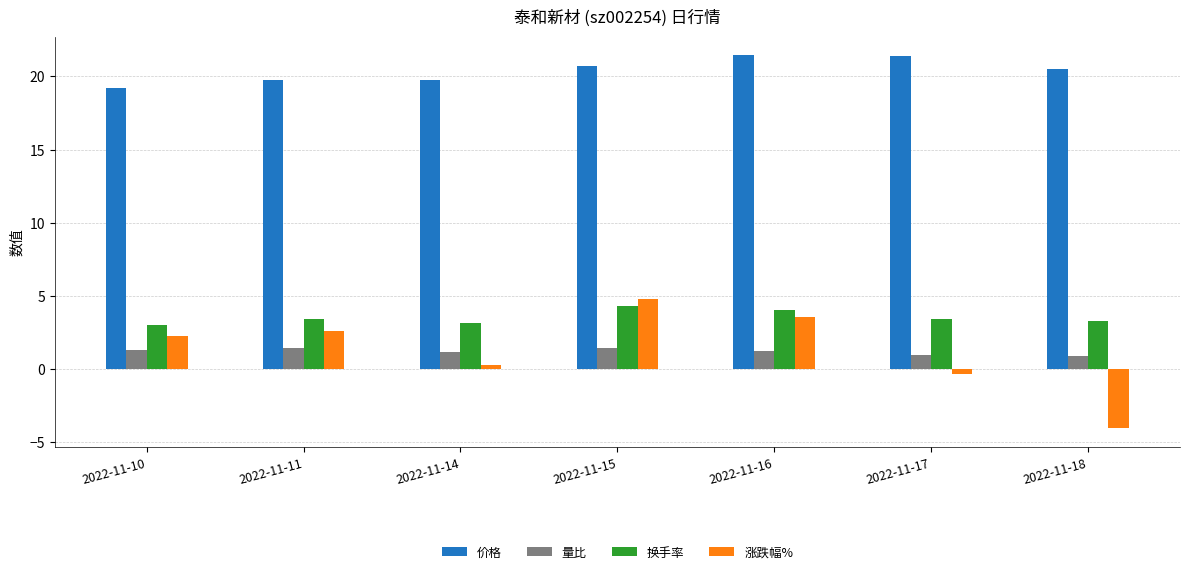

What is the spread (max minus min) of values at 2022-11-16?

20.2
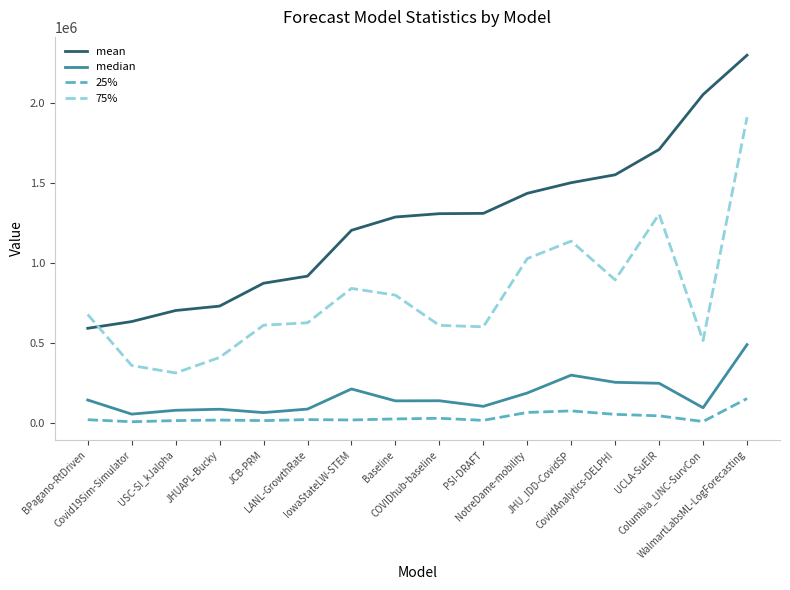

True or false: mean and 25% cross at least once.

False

--

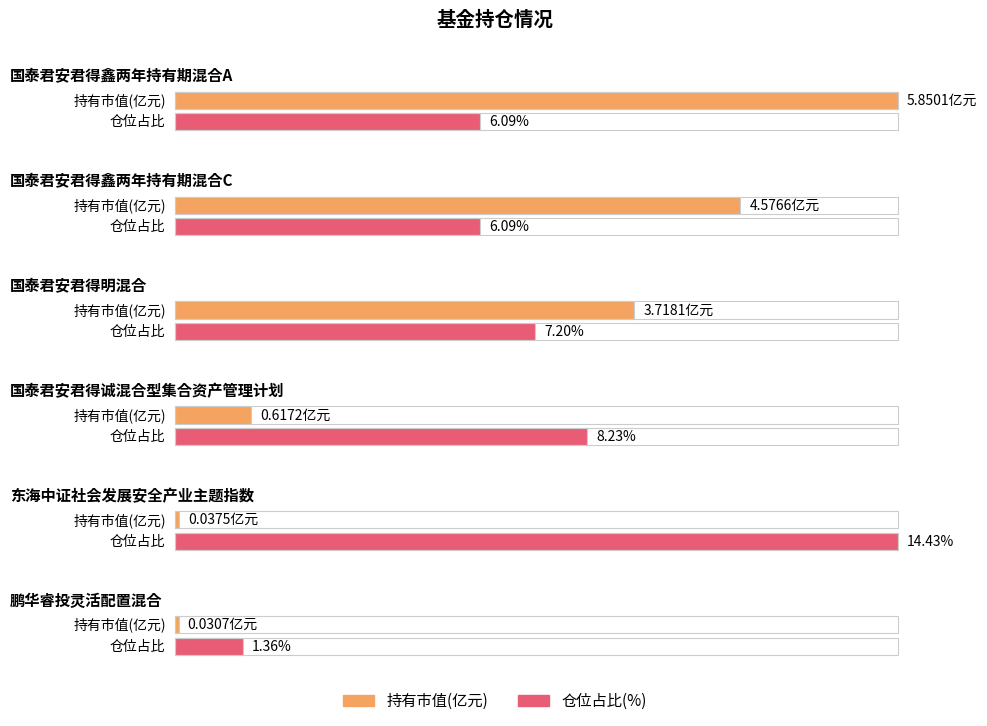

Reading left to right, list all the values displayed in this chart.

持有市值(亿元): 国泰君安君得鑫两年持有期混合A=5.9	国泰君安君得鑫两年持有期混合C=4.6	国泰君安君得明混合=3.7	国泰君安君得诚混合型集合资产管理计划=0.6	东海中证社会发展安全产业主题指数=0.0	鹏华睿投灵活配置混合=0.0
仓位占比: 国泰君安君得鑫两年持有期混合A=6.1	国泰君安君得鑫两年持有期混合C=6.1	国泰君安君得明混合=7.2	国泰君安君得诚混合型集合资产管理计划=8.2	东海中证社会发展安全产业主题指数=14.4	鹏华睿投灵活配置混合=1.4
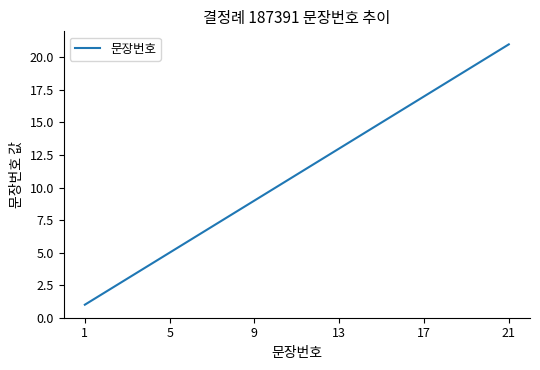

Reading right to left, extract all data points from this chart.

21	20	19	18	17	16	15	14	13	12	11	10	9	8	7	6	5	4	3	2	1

— WHAT NEEDS TO BE DONE —
Copy out each line of the listing above that contains the string "chart". Matches must have the same letter case.

— TASK ANSWER —
Reading left to right, list all the values displayed in this chart.
Reading right to left, extract all data points from this chart.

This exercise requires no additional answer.